Предупреждения по радио уже не ждем: при вспышках прожекторов все надевают на голову кто таз, кто корыто, спасаясь от осколков наших зениток, и бегут в "щели". А тем временем в городе эвакуация: практически все, что было необходимо, вывезли за Урал. И началось время "безвластия": заводы, фабрики, магазины открыты, ничто не охраняется. По утрам вместо "здравствуй" спрашивали: - "Ты грабить идешь?" Тащили все, что могли унести. Это и помогло многим выжить в годы оккупации.

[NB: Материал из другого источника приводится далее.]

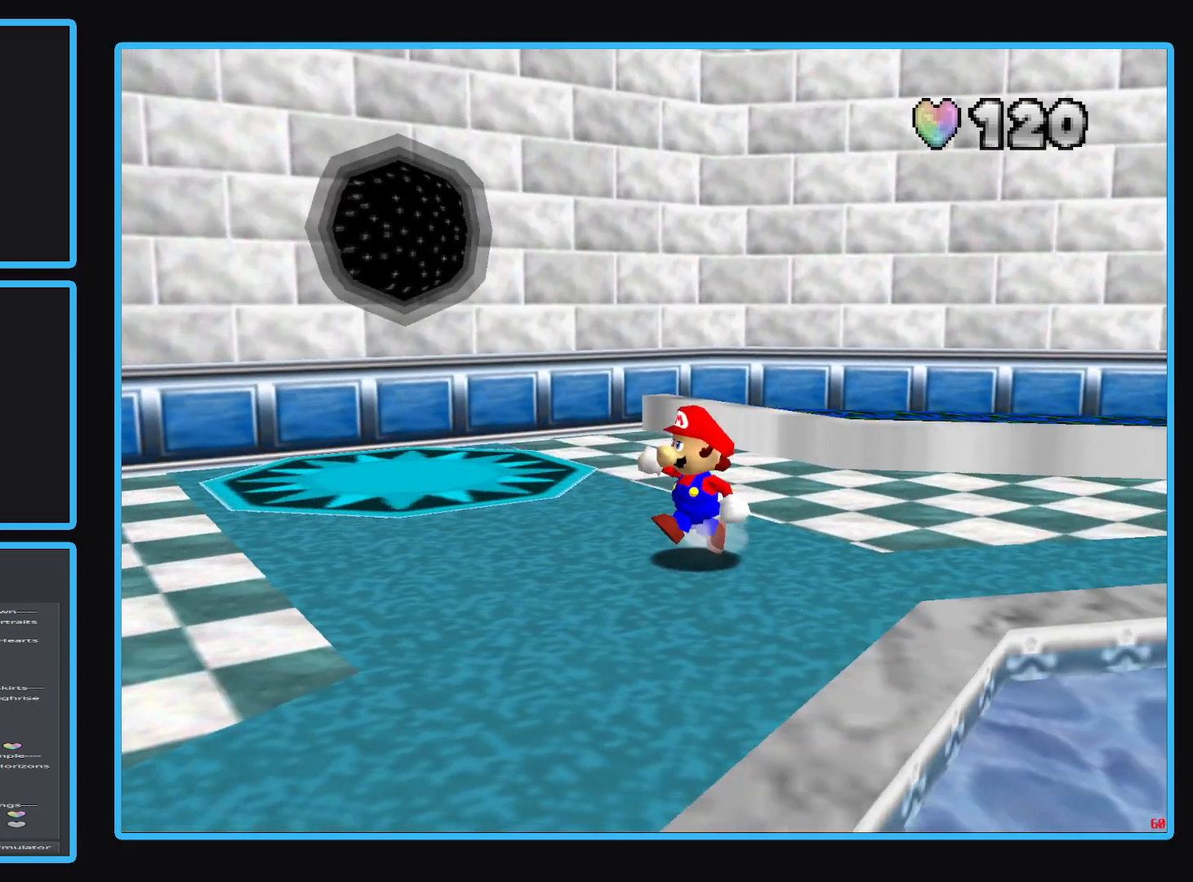
{"buttons": [], "left_stick": "center", "right_stick": "center", "events": [[383, "left_stick", "center"]]}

Немцы вошли в Харьков без особых боев. Один из первых приказов: "Всем евреям и их семьям явиться на территорию тракторного завода!" Любой приказ заканчивался словами: "За невыполнение - расстрел". Но обычно не расстреливали, только вешали. За одного убитого рядового немца - двадцать пять невинных жителей, за офицера - пятьдесят. Приезжала машина с громкоговорителем, звучала музыка, люди выходили из домов, их хватали, надевали бирку "партизан" и вешали на балконах. Веревки с балконов не снимали - так они и висели для устрашения.
Победителям - водки!
Шестнадцатого февраля 1943 года я выбежал во двор и услышал с улицы: "Победителям - водки!" Это наши войска вошли в город. Но это было лишь спланированное отступление немецких войск, чтобы окружить и разгромить нашу группировку. Всех удивило, что немцы без боя оставляют город на машинах и танках, а наши "победоносные" сибиряки преследуют их на лошадях. К нам во двор ввезли зенитный пулемет на санях, в которые впряжены были волы.

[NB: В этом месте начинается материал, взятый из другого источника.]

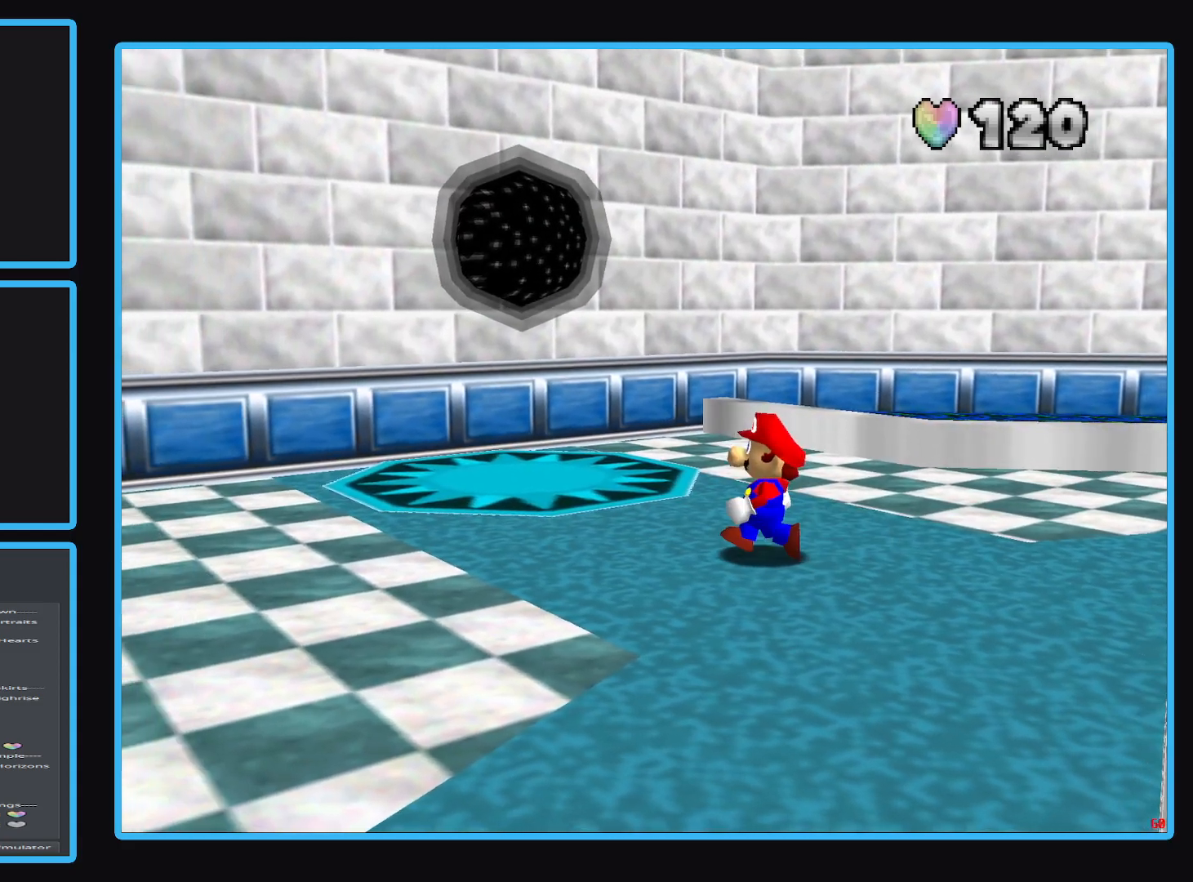
{"buttons": [], "left_stick": "center", "right_stick": "center", "events": [[233, "left_stick", "up"], [400, "left_stick", "center"]]}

Немцы планировали оставить город семнадцатого февраля. А наши шустрые сибиряки вошли на день раньше. Поэтому некоторые фашисты не успели уйти из города. Кроме того, немцы, надеясь вскоре возвратиться, оставили много агентуры. Были случаи, когда наши "девицы" пытались вывезти фрицев из города в шкафах и даже зашивали в кроватные матрацы, а мы, мальчишки, помогали красноармейцам отыскивать их.
Вторая оккупация
Снова в городе "безвластие". Но "грабить" было уже нечего. Всех кошек и соседскую собачку съели. Вскоре окруженная группировка советских войск была разгромлена. Красноармейцы в нашем дворе съели последнего вола. Прибежал командир, размахивая наганом, приказал бойцам самим впрягаться в сани с зенитным пулеметом.
И снова немцы вошли в Харьков, но уже обозленные после разгрома их войск под Москвой и Сталинградом. Однако мы еще об этом не знали. Только видели, как много немецких пушек и танков проезжало по нашей улице, и многие решили, что это уже навсегда.
Страшный голод и анархия. Вспоминается, как целый день по рынку водили мужчину с завязанными глазами и надписью на груди: "Продавал человеческое мясо". Повесили за ноги и три дня не снимали.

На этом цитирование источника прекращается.